研究課題/領域番号 |
21H03532
|
配分区分 | 補助金 |
研究機関 | 国立研究開発法人産業技術総合研究所 |
研究代表者 |
高島 一郎 国立研究開発法人産業技術総合研究所, 情報・人間工学領域, 上級主任研究員 (90357351)
|
研究分担者 |
冨永 貴志 徳島文理大学, 神経科学研究所, 教授 (20344046)
梶原 利一 明治大学, 理工学部, 専任准教授 (60356772)
|
研究期間 (年度) |
2021-04-01 – 2026-03-31
|
キーワード | 心拍 / 脳血流 / 感覚応答 / 光計測 |
研究実績の概要 |
ヒト脳波の計測では、手指に電気刺激を与える実験において、被験者心拍の収縮期に与えた場合より心拍拡張期に与えた方が、体性感覚誘発電位が大きくなった、と報告されている。しかし、この心拍周期と外部刺激のタイミングによって生じる感覚野応答の変化については、未だその詳細はよく分かっていない。本年度は、麻酔下 in vivo ラットの心拍動を計測しながら、心拍の収縮期および拡張期のタイミングで前肢に電気刺激を与え、脳の体性感覚野皮質に誘発される応答を局所フィールド電位(LFP)計測法により解析した。
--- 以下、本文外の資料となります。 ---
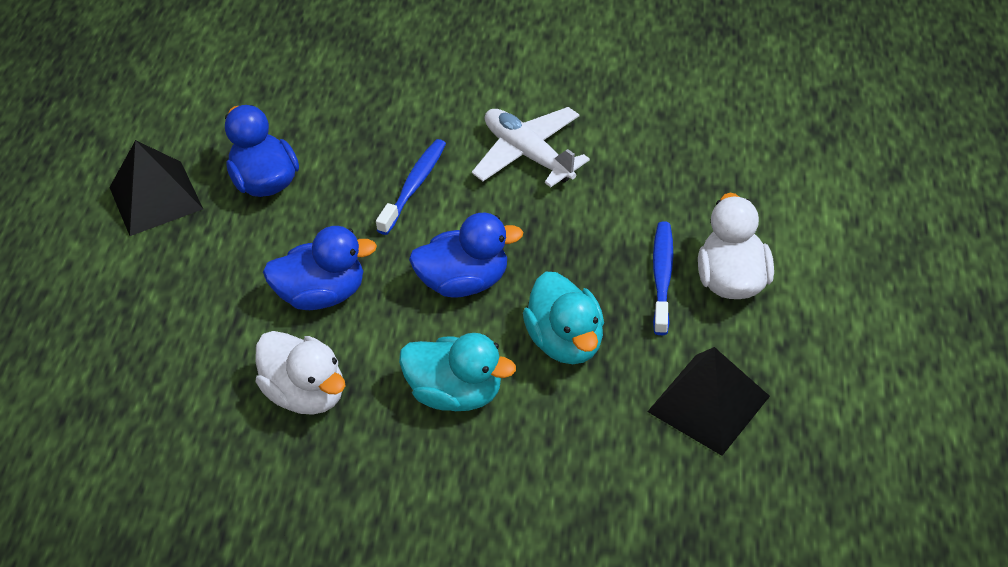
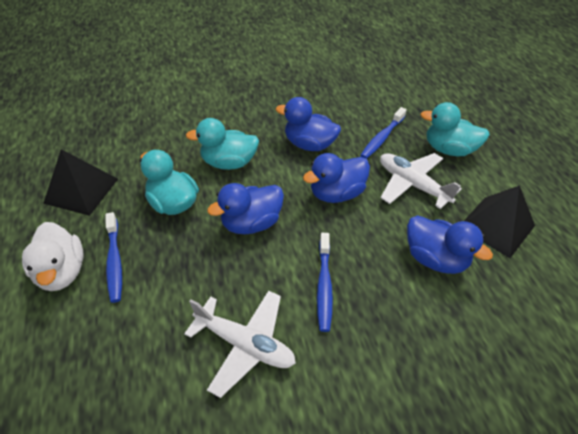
camera: 155 degrees right, 0 degrees up
white duck [255,331,345,415] -> blue duck [276,97,341,151]
none -> blue toothbrush [360,107,407,159]
none -> white plane [380,153,462,209]
none -> turquoise duck [420,102,490,157]

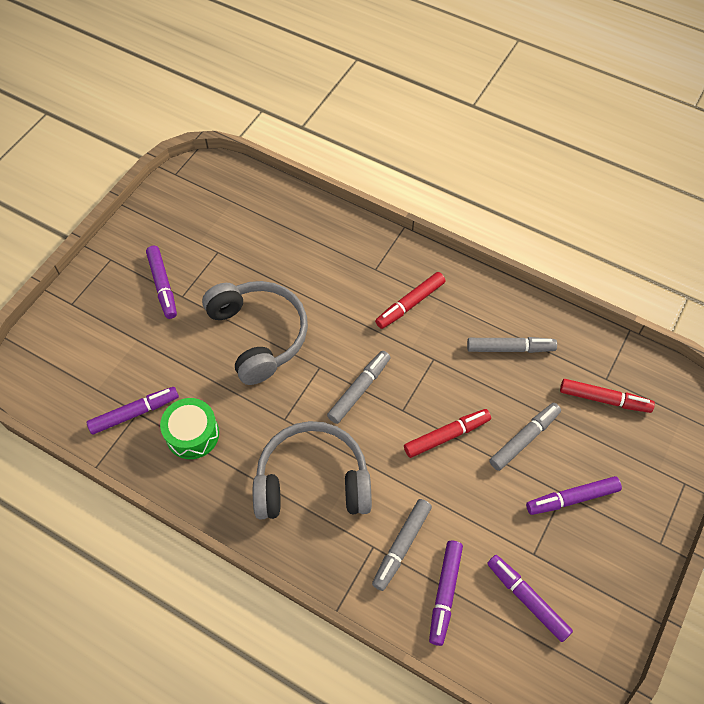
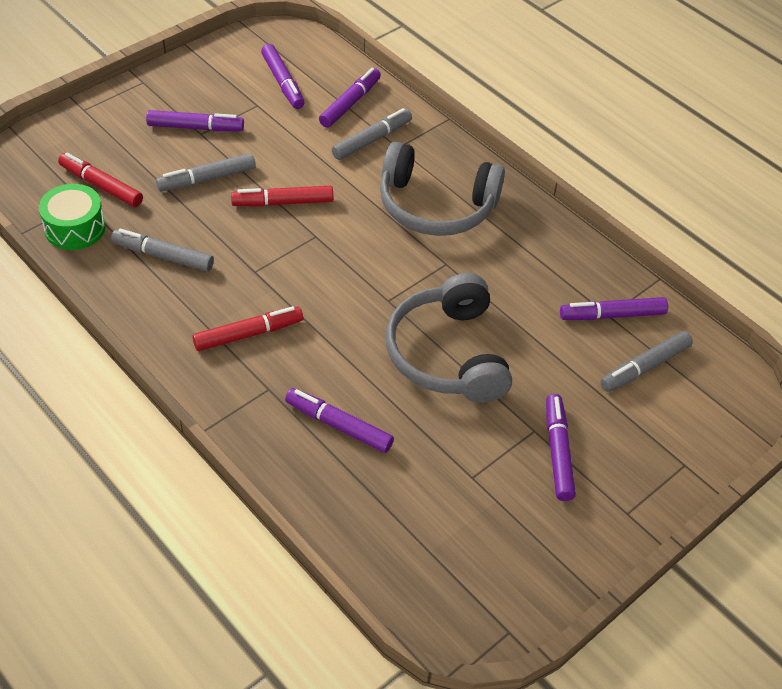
camera: 165 degrees left, 10 degrees down
green drum [160,398,219,459] -> green drum moved to [39,184,106,250]
grey marker [327,351,391,424] -> grey marker moved to [600,331,693,392]
none -> purple marker [285,388,394,453]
3Dプリンターを用いて、手の甲と掌を挟む形状の前肢電気刺激用ホルダーを作製し、刺激条件の再現性を高める工夫を行った。感覚刺激誘発電位LFP波形の正負ピーク値を求め、peak-to-peak振幅およびpeak-to-peak時間差を解析した。その結果、振幅および時間差の中央値においては、収縮期および拡張期の応答に有意な差は認められなかった。しかしながら、感覚応答のトライアル毎のバラツキを解析すると、収縮期における応答の揺らぎは収縮期の揺らぎより大きいことが明らかになった。収縮期の感覚応答のバラツキは、標準偏差比(収縮期/拡張期)で、140%(peak-to-peak振幅)および130%(peak-to-peak時間差)となった。次に、脳血管拡張に関わるマイネルト核を薬理学的に破壊したモデル動物を作製し、同様の実験を行った。その結果、このモデル動物は触覚過敏の症状を呈するとともに、上記のような心拍周期に依存した応答変化の現象は確認されなかった。以上のことから、マイネルト核が関与する脳血管系への修飾作用が脳神経活動に関与しているという1つの可能性が考えられた。また、膜電位イメージング実験を進める中で、皮質の感覚応答表現に関して新しい発見があり論文発表を行った。
|
現在までの達成度 (区分) |
現在までの達成度 (区分)
3: やや遅れている
理由
心拍の収縮期/拡張期に感覚刺激を与えて神経応答を解析する実験は順調に進み、新しい知見が得られている。一方で、感覚応答の空間広がりを評価する膜電位イメージングでは、新しいプローブ色素での測定系の調整が未だ最適化できていない。現状、感覚応答の変化を評価できる十分なイメージングデータが得られていないことから、進捗はやや遅れている状況である。
|
今後の研究の推進方策 |
本年度、心拍周期に依存して変動する皮質感覚応答の特徴について、実験数を重ねて詳細に検討を行う。また、収縮期/拡張期という心拍周期の2分割からさらに進め、心拍の収縮/拡張の各期間内であっても感覚入力のわずかなタイミング位相の違いにより、神経応答に変化が生じるかどうかを明らかにしてゆく。特に膜電位イメージング実験を加速し、神経応答の時空間パターン変化についての解析を進める。